Deep learning for beginners (Part 6): more terminology to optimise our Keras model

This is the sixth part in the Deep Learning for Beginners series. The other parts of the series are:

1. Deep learning for beginners (Part 1): neurons & activation functions
2. Deep learning for beginners (Part 2): some key terminology and concepts of neural networks
3. Deep learning for beginners (Part 3): implementing our first Multi Layer Perceptron (MLP) model
4. Deep learning for beginners (Part 4): inspecting our Multi Layer Perceptron (MLP) model
5. Deep learning for beginners (Part 5): our first foray into Keras
6. Deep learning for beginners (Part 6): more terminology to optimise our Keras model
7. Deep learning for beginners (Part 7): neural network design (layers & neurons)
8. Deep learning for beginners (Part 8): Improving our tuning script & using the Keras tuner

What is a Tensor?

A tensor is a mutli dimensional array.

What is Tensorflow?

Tensorflow is a library used for deep learning, developed by Google

How does Tensorflow relate to Keras?

Keras is a high level interface that has Tensorflow at the backend. Tensorflow 2 has been tightly coupled with Keras

What is a dense layer in Keras?

There are a number of different types of layers that we can use in our Keras neural network. However, the one that is used most frequently is the Dense layer. Dense layers are standard deeply connected neural network layers. Each node connects to every node on the subequent layer.

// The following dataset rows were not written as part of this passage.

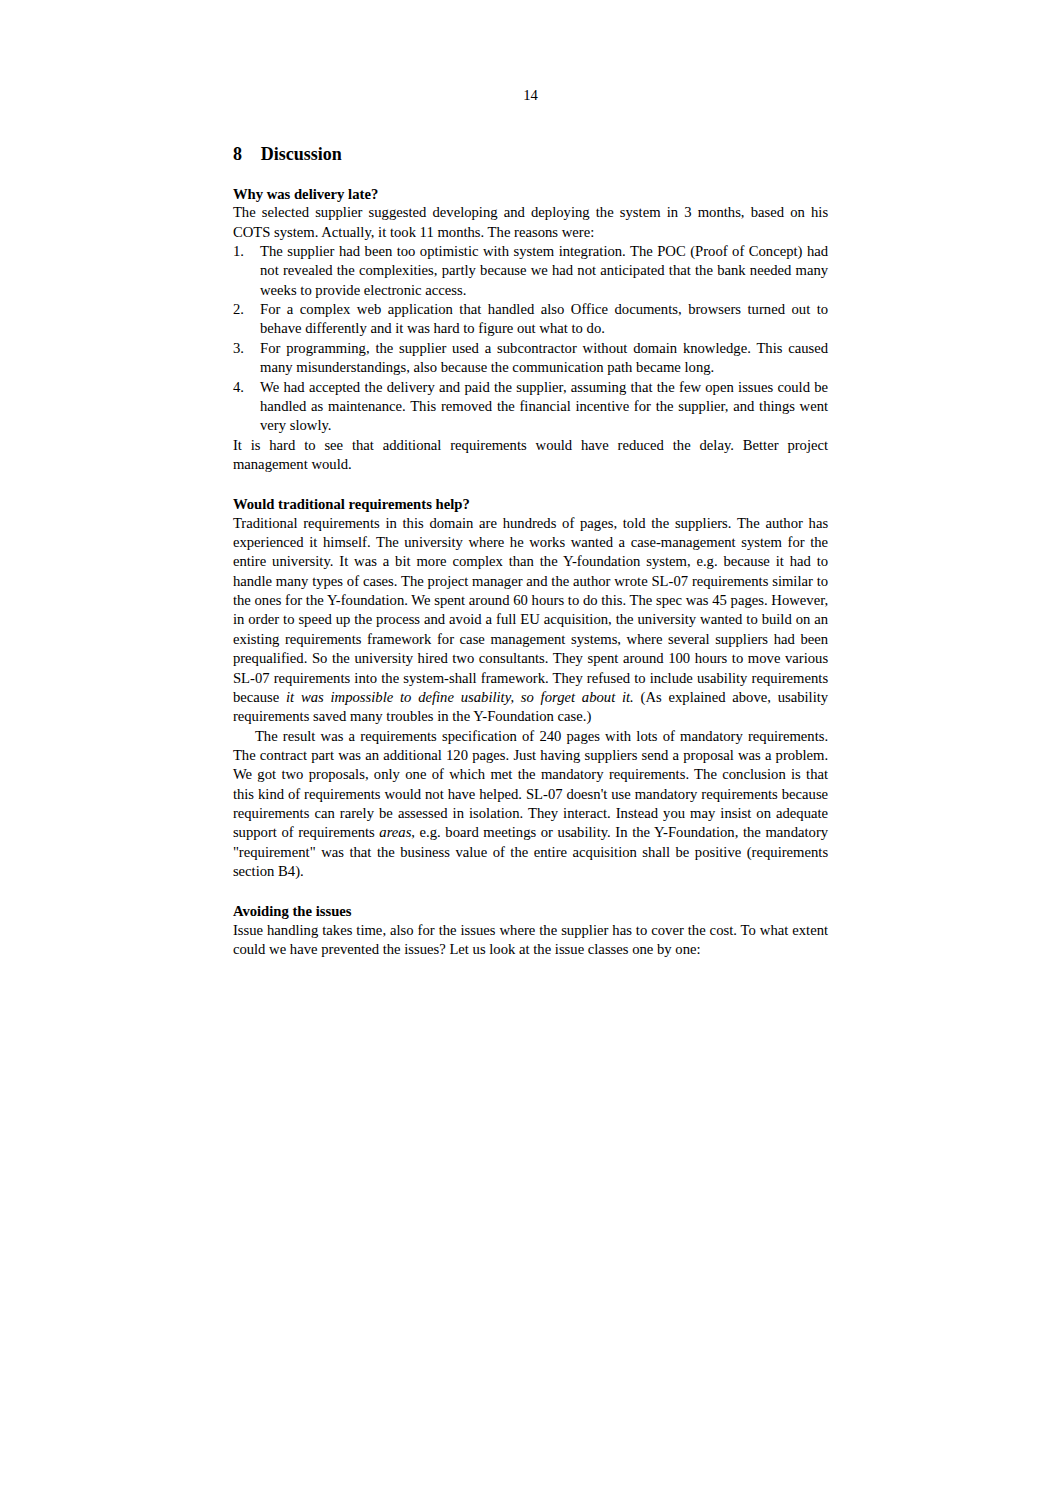14
8 Discussion
Why was delivery late?
The selected supplier suggested developing and deploying the system in 3 months, based on his COTS system. Actually, it took 11 months. The reasons were:
1. The supplier had been too optimistic with system integration. The POC (Proof of Concept) had not revealed the complexities, partly because we had not anticipated that the bank needed many weeks to provide electronic access.
2. For a complex web application that handled also Office documents, browsers turned out to behave differently and it was hard to figure out what to do.
3. For programming, the supplier used a subcontractor without domain knowledge. This caused many misunderstandings, also because the communication path became long.
4. We had accepted the delivery and paid the supplier, assuming that the few open issues could be handled as maintenance. This removed the financial incentive for the supplier, and things went very slowly.
It is hard to see that additional requirements would have reduced the delay. Better project management would.
Would traditional requirements help?
Traditional requirements in this domain are hundreds of pages, told the suppliers. The author has experienced it himself. The university where he works wanted a case-management system for the entire university. It was a bit more complex than the Y-foundation system, e.g. because it had to handle many types of cases. The project manager and the author wrote SL-07 requirements similar to the ones for the Y-foundation. We spent around 60 hours to do this. The spec was 45 pages. However, in order to speed up the process and avoid a full EU acquisition, the university wanted to build on an existing requirements framework for case management systems, where several suppliers had been prequalified. So the university hired two consultants. They spent around 100 hours to move various SL-07 requirements into the system-shall framework. They refused to include usability requirements because it was impossible to define usability, so forget about it. (As explained above, usability requirements saved many troubles in the Y-Foundation case.)
The result was a requirements specification of 240 pages with lots of mandatory requirements. The contract part was an additional 120 pages. Just having suppliers send a proposal was a problem. We got two proposals, only one of which met the mandatory requirements. The conclusion is that this kind of requirements would not have helped. SL-07 doesn't use mandatory requirements because requirements can rarely be assessed in isolation. They interact. Instead you may insist on adequate support of requirements areas, e.g. board meetings or usability. In the Y-Foundation, the mandatory "requirement" was that the business value of the entire acquisition shall be positive (requirements section B4).
Avoiding the issues
Issue handling takes time, also for the issues where the supplier has to cover the cost. To what extent could we have prevented the issues? Let us look at the issue classes one by one:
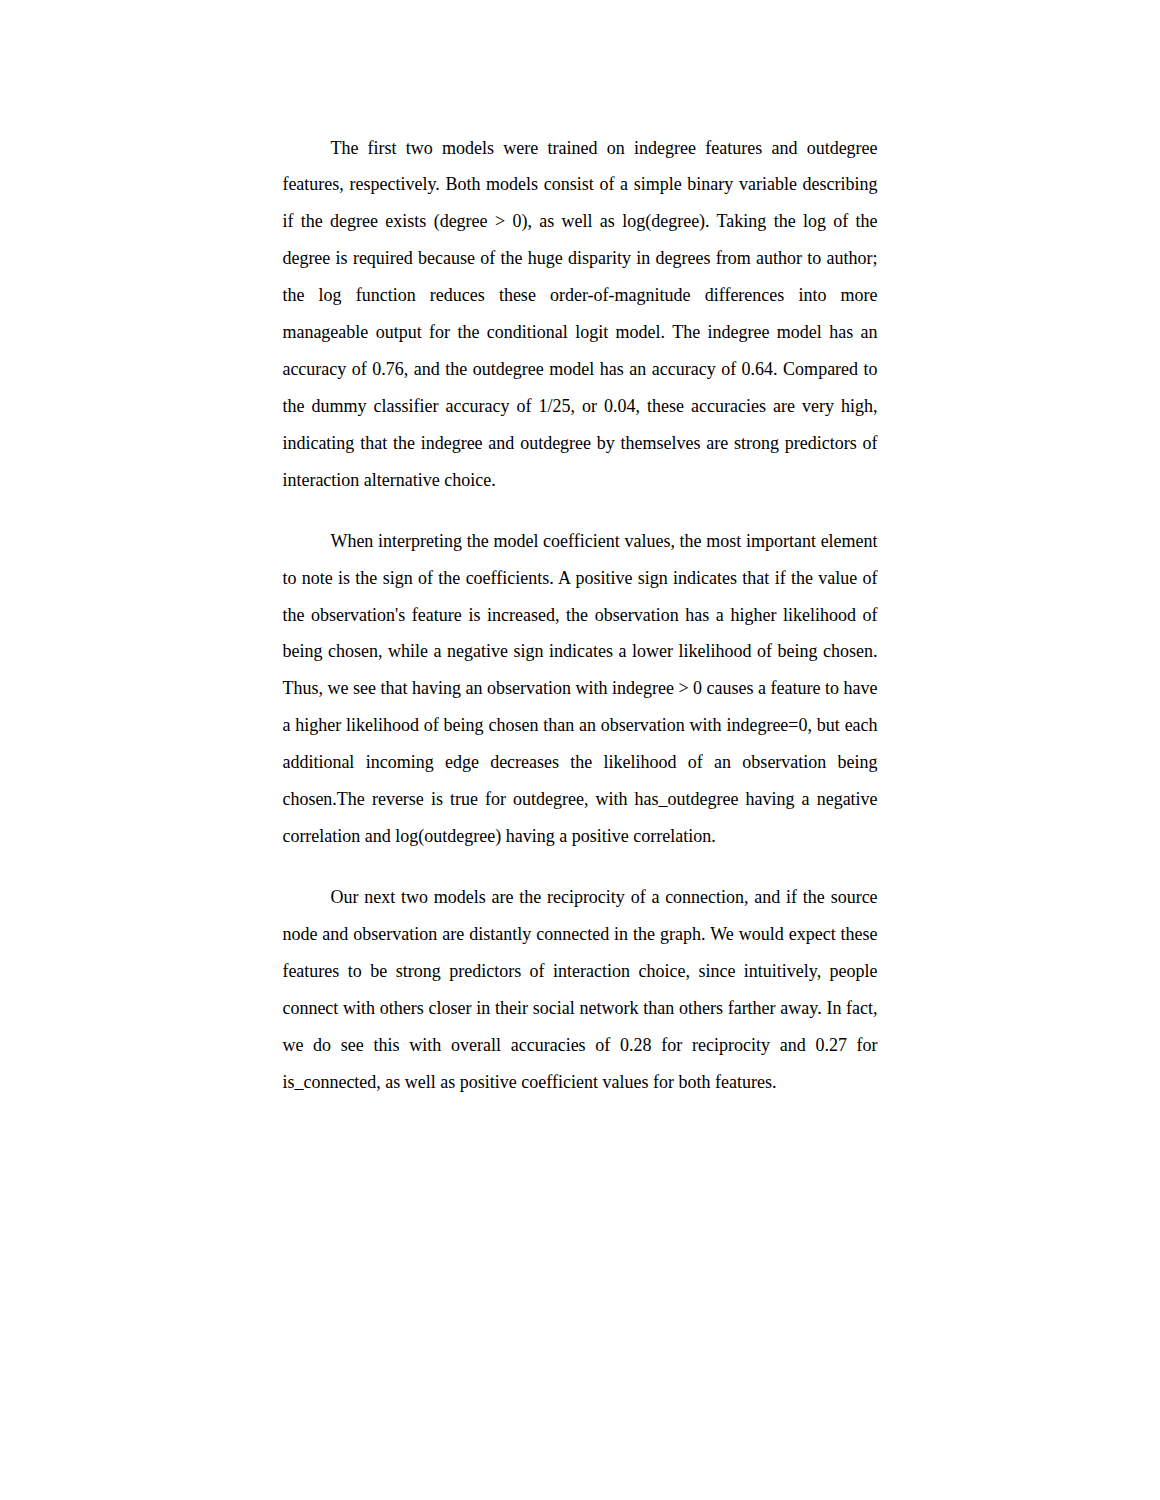The first two models were trained on indegree features and outdegree features, respectively. Both models consist of a simple binary variable describing if the degree exists (degree > 0), as well as log(degree). Taking the log of the degree is required because of the huge disparity in degrees from author to author; the log function reduces these order-of-magnitude differences into more manageable output for the conditional logit model. The indegree model has an accuracy of 0.76, and the outdegree model has an accuracy of 0.64. Compared to the dummy classifier accuracy of 1/25, or 0.04, these accuracies are very high, indicating that the indegree and outdegree by themselves are strong predictors of interaction alternative choice.
When interpreting the model coefficient values, the most important element to note is the sign of the coefficients. A positive sign indicates that if the value of the observation's feature is increased, the observation has a higher likelihood of being chosen, while a negative sign indicates a lower likelihood of being chosen. Thus, we see that having an observation with indegree > 0 causes a feature to have a higher likelihood of being chosen than an observation with indegree=0, but each additional incoming edge decreases the likelihood of an observation being chosen.The reverse is true for outdegree, with has_outdegree having a negative correlation and log(outdegree) having a positive correlation.
Our next two models are the reciprocity of a connection, and if the source node and observation are distantly connected in the graph. We would expect these features to be strong predictors of interaction choice, since intuitively, people connect with others closer in their social network than others farther away. In fact, we do see this with overall accuracies of 0.28 for reciprocity and 0.27 for is_connected, as well as positive coefficient values for both features.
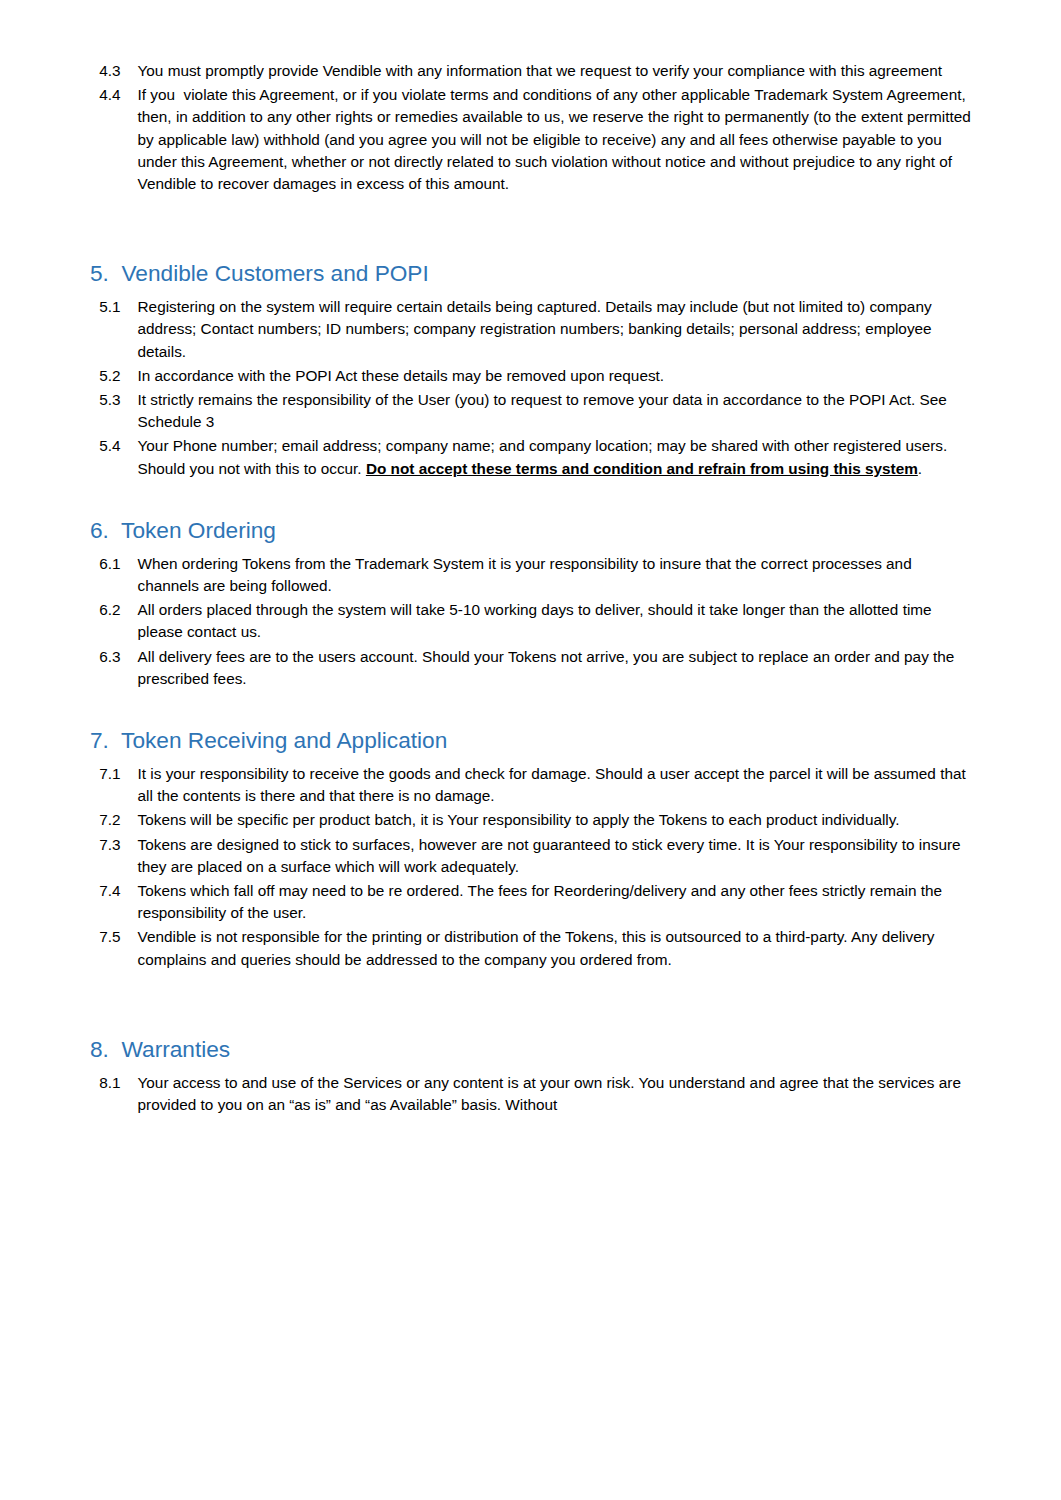4.3 You must promptly provide Vendible with any information that we request to verify your compliance with this agreement
4.4 If you violate this Agreement, or if you violate terms and conditions of any other applicable Trademark System Agreement, then, in addition to any other rights or remedies available to us, we reserve the right to permanently (to the extent permitted by applicable law) withhold (and you agree you will not be eligible to receive) any and all fees otherwise payable to you under this Agreement, whether or not directly related to such violation without notice and without prejudice to any right of Vendible to recover damages in excess of this amount.
5. Vendible Customers and POPI
5.1 Registering on the system will require certain details being captured. Details may include (but not limited to) company address; Contact numbers; ID numbers; company registration numbers; banking details; personal address; employee details.
5.2 In accordance with the POPI Act these details may be removed upon request.
5.3 It strictly remains the responsibility of the User (you) to request to remove your data in accordance to the POPI Act. See Schedule 3
5.4 Your Phone number; email address; company name; and company location; may be shared with other registered users. Should you not with this to occur. Do not accept these terms and condition and refrain from using this system.
6. Token Ordering
6.1 When ordering Tokens from the Trademark System it is your responsibility to insure that the correct processes and channels are being followed.
6.2 All orders placed through the system will take 5-10 working days to deliver, should it take longer than the allotted time please contact us.
6.3 All delivery fees are to the users account. Should your Tokens not arrive, you are subject to replace an order and pay the prescribed fees.
7. Token Receiving and Application
7.1 It is your responsibility to receive the goods and check for damage. Should a user accept the parcel it will be assumed that all the contents is there and that there is no damage.
7.2 Tokens will be specific per product batch, it is Your responsibility to apply the Tokens to each product individually.
7.3 Tokens are designed to stick to surfaces, however are not guaranteed to stick every time. It is Your responsibility to insure they are placed on a surface which will work adequately.
7.4 Tokens which fall off may need to be re ordered. The fees for Reordering/delivery and any other fees strictly remain the responsibility of the user.
7.5 Vendible is not responsible for the printing or distribution of the Tokens, this is outsourced to a third-party. Any delivery complains and queries should be addressed to the company you ordered from.
8. Warranties
8.1 Your access to and use of the Services or any content is at your own risk. You understand and agree that the services are provided to you on an “as is” and “as Available” basis. Without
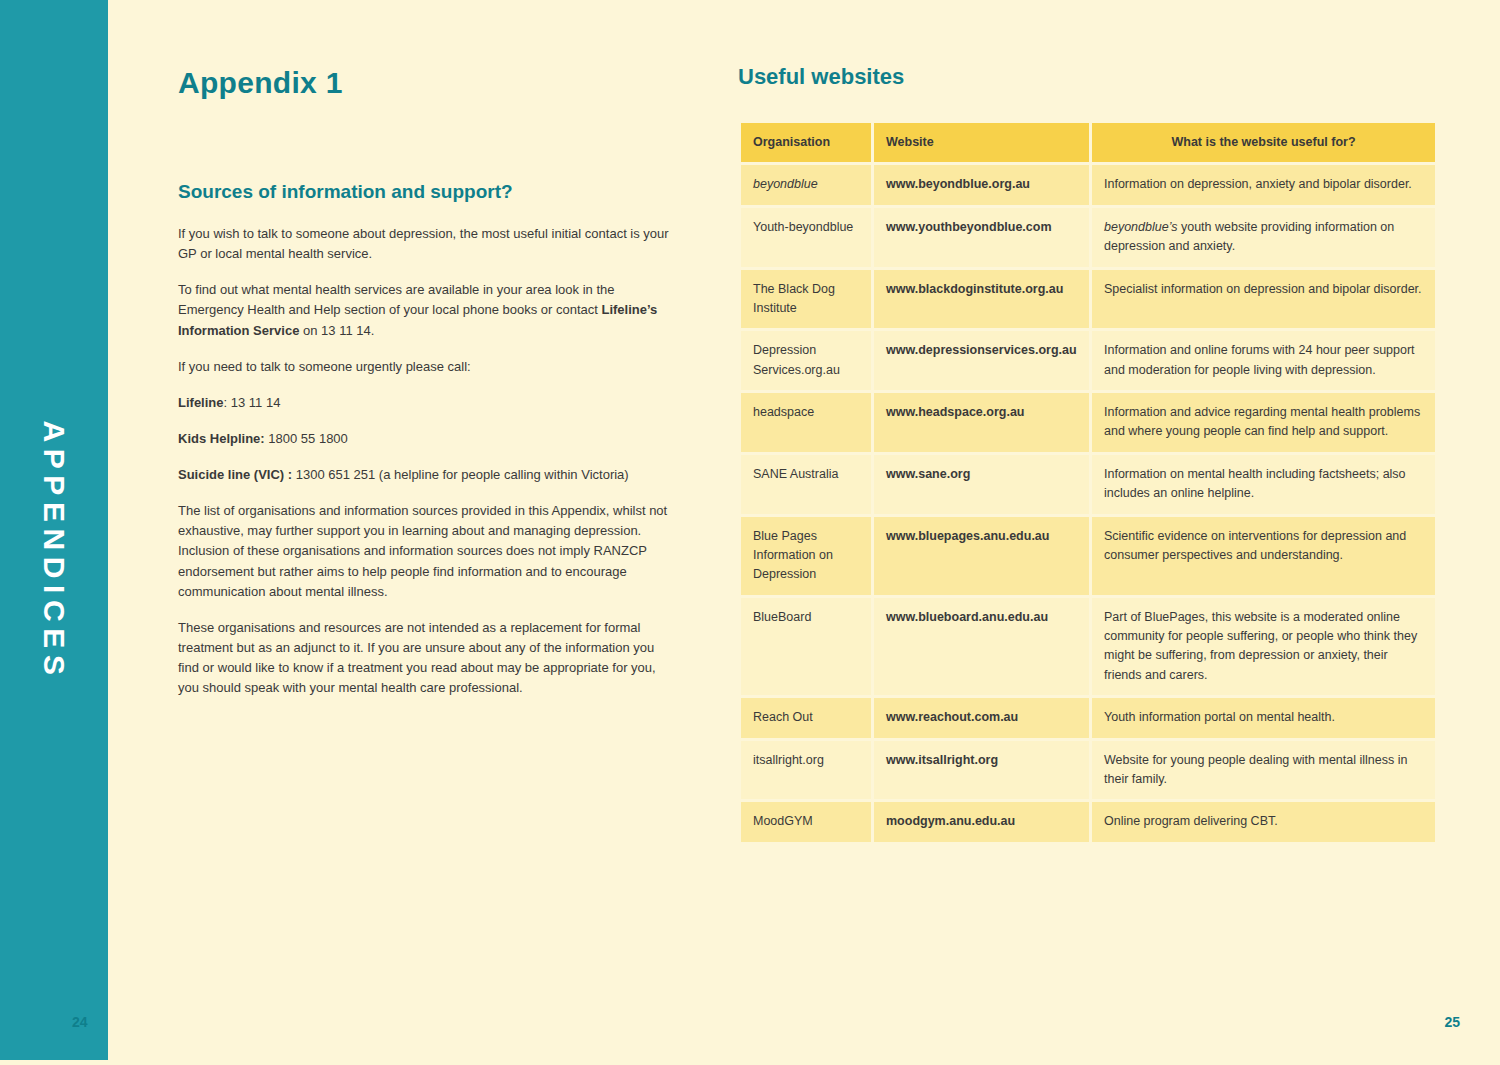APPENDICES
Appendix 1
Sources of information and support?
If you wish to talk to someone about depression, the most useful initial contact is your GP or local mental health service.
To find out what mental health services are available in your area look in the Emergency Health and Help section of your local phone books or contact Lifeline’s Information Service on 13 11 14.
If you need to talk to someone urgently please call:
Lifeline: 13 11 14
Kids Helpline: 1800 55 1800
Suicide line (VIC) : 1300 651 251 (a helpline for people calling within Victoria)
The list of organisations and information sources provided in this Appendix, whilst not exhaustive, may further support you in learning about and managing depression. Inclusion of these organisations and information sources does not imply RANZCP endorsement but rather aims to help people find information and to encourage communication about mental illness.
These organisations and resources are not intended as a replacement for formal treatment but as an adjunct to it. If you are unsure about any of the information you find or would like to know if a treatment you read about may be appropriate for you, you should speak with your mental health care professional.
Useful websites
| Organisation | Website | What is the website useful for? |
| --- | --- | --- |
| beyondblue | www.beyondblue.org.au | Information on depression, anxiety and bipolar disorder. |
| Youth-beyondblue | www.youthbeyondblue.com | beyondblue’s youth website providing information on depression and anxiety. |
| The Black Dog Institute | www.blackdoginstitute.org.au | Specialist information on depression and bipolar disorder. |
| Depression Services.org.au | www.depressionservices.org.au | Information and online forums with 24 hour peer support and moderation for people living with depression. |
| headspace | www.headspace.org.au | Information and advice regarding mental health problems and where young people can find help and support. |
| SANE Australia | www.sane.org | Information on mental health including factsheets; also includes an online helpline. |
| Blue Pages Information on Depression | www.bluepages.anu.edu.au | Scientific evidence on interventions for depression and consumer perspectives and understanding. |
| BlueBoard | www.blueboard.anu.edu.au | Part of BluePages, this website is a moderated online community for people suffering, or people who think they might be suffering, from depression or anxiety, their friends and carers. |
| Reach Out | www.reachout.com.au | Youth information portal on mental health. |
| itsallright.org | www.itsallright.org | Website for young people dealing with mental illness in their family. |
| MoodGYM | moodgym.anu.edu.au | Online program delivering CBT. |
24
25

What loss functions can we use?

1. Binary Cross Entropy (binary_crossentropy): requires (y_true and y_test) – where y_true is the real value (1 or 0) and y_test is the floating point predicted probability of belonging to the class. The output of cross entropy is a calculation that summarizes the average difference between our true values and our predicted probability. A cross entropy of zero indicates no error.
   
2. Categorical Cross Entropy (categorical_crossentropy): similar to Binary Cross Entropy but for multi-class problems; where labels are provided in one-hot encoded format (many columns with a binary response).
   
3. Sparse Categorical Cross Entropy (sparse_categorical_crossentropy): similar to the Categorical Cross Entropy, but where we have not used one-hot encoding for our output field. For this, we need to pass the probabilities of each class, as below – we have three possible classes (0, 1, 2) so we pass three probabities for each prediction.
   
   true = [0, 2]
   probs = [[0.7, 0.1, 0.3], [0.1, 0.2, 0.9]]
   
4. Mean Absolute Error (MAE – mean_absolute_error): This simply takes the difference between the predicted value and the actual value for every prediction and takes an average of the result. However, to avoid values cancelling one another out (where one is negative & one positive), it takes the absolute value.
   
5. Mean Absolute Percentage Error (mean_absolute_percentage_error): With MAE and RMSE we sometimes run into issues around interpreting the results. If you have a RMSE of 54, is that bad? Well, if you are trying to predict something where the value was 60, then yes, being wrong by 54 points, is quite bad; but if you were predicting something where the actual value was 500,000,000; then being wrong by 54 on average is excellent. For this reason we can use the percentage error; which gives us an output relative to the prediction, rather than an unscaled number. 

What optimisers can we use?

Optimization is about minimizing loss as much as possible. The most common approach we have is Gradient Descent. Effectively, this randomly initializes values (weights/ bias) in the model. It then updates these values iteratively to achieve the minimum loss possible – optimising the algorithm.

When the model updates the values, it does so using the learning rate. The learning rate determines how much the model will update by & hence controls the step size towards the minimum loss. If your learning rate is too high; you might miss the lowest possible value. If it’s too low, it might take a very long time to optimise – so it’s a trade-off.

Stochastic Gradient Descent (SGD) randomly selects datapoints from the dataset rather than optimizing error for the whole dataset which reduces computational overheads significantly. Stochastic Gradient Descent maintains a constant learning rate throughout the entire optimization process.

Adagrad is an enhanced stochastic gradient descent without the need to manually tune the learning rate. It provides a per-parameter / dimension / feature learning rate, rather than a single rate for the whole model.

Adam is another enhancement on Stochastic Gradient Descent.

What are epochs and batches?

The number of epochs is the number of times the entire training dataset will pass through the model & back (forward & back propagation). Within each epoch we have a number of batches – the model weights etc.. are updated each time a batch is processed.